**What you have to do**
Tally the lines below that hold the string "fait", and report the tally by itself.

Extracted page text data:
□ □ □ □ □

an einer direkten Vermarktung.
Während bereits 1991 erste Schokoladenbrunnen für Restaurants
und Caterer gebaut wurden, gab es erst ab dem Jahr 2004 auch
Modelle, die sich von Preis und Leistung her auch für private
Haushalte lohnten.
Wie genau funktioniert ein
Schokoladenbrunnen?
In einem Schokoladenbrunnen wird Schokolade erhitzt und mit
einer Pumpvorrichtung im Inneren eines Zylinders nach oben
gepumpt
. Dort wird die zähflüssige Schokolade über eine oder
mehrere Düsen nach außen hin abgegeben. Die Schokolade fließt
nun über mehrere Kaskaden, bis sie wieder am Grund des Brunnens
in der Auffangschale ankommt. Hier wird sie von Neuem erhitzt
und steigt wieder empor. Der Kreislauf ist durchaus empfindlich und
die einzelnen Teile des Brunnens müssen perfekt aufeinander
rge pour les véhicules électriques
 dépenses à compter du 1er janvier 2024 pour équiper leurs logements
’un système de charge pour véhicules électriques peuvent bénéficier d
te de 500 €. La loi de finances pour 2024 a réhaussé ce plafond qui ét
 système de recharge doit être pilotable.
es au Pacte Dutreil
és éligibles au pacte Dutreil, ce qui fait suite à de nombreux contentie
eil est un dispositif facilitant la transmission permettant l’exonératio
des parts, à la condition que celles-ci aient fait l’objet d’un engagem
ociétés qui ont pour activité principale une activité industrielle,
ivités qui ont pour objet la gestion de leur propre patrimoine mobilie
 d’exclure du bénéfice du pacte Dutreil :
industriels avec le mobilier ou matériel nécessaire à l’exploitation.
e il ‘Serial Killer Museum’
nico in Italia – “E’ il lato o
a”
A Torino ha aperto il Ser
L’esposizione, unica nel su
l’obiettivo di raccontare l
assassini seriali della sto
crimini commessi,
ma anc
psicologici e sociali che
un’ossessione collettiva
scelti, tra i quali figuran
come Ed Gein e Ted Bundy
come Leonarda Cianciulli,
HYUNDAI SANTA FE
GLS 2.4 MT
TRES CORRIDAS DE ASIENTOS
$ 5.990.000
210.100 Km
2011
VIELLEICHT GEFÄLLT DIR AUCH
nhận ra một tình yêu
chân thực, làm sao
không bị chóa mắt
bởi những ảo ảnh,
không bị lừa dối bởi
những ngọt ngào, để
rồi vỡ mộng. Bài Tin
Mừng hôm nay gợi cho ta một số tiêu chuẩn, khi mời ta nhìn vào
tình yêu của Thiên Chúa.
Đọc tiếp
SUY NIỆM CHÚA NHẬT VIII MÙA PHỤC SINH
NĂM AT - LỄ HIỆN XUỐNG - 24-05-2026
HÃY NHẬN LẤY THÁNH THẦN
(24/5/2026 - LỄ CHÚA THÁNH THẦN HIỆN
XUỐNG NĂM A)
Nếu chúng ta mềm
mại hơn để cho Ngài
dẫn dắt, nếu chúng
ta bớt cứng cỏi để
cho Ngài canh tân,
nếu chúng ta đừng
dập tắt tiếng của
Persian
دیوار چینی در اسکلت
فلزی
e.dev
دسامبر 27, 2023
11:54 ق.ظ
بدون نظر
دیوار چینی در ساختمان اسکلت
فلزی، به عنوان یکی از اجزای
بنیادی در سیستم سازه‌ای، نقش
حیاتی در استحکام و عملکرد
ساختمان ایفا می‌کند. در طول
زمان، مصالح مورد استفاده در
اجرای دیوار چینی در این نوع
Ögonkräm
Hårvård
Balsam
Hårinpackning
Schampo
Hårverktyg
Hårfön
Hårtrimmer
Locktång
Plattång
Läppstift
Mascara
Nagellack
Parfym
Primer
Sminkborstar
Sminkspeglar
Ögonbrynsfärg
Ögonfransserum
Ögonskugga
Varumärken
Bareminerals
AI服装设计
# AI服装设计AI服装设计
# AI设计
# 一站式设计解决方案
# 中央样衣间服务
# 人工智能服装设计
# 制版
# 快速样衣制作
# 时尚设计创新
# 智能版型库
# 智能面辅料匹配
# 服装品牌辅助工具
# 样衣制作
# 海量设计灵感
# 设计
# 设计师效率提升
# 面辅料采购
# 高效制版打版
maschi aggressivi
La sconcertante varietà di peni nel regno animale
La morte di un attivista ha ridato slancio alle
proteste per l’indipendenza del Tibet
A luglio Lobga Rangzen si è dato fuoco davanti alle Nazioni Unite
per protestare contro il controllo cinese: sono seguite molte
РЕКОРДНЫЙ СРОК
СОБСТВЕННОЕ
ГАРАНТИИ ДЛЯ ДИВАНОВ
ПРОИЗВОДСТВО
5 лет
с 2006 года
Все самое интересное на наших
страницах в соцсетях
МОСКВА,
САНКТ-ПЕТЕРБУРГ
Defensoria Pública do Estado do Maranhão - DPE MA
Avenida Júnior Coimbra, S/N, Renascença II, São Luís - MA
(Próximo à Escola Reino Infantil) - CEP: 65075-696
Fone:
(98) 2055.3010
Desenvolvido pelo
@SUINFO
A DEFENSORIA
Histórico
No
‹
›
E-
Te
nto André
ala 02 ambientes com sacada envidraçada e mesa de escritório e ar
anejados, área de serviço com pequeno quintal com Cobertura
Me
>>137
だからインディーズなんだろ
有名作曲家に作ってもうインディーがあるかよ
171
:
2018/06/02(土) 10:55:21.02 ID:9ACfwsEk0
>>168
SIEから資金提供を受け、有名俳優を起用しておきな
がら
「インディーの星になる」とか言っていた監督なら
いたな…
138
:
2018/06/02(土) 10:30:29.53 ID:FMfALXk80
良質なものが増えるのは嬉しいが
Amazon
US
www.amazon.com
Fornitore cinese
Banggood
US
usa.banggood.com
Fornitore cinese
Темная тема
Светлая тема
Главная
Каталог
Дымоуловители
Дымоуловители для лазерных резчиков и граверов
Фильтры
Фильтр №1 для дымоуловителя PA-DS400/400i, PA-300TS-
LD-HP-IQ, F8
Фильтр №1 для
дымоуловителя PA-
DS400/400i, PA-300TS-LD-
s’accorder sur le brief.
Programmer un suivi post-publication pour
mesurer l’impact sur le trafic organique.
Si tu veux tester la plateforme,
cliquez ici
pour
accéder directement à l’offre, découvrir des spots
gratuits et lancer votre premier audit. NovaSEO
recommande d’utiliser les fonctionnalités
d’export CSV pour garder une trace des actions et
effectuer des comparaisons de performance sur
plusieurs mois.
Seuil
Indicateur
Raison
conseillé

□ □ □ □ □

**Written answer**
2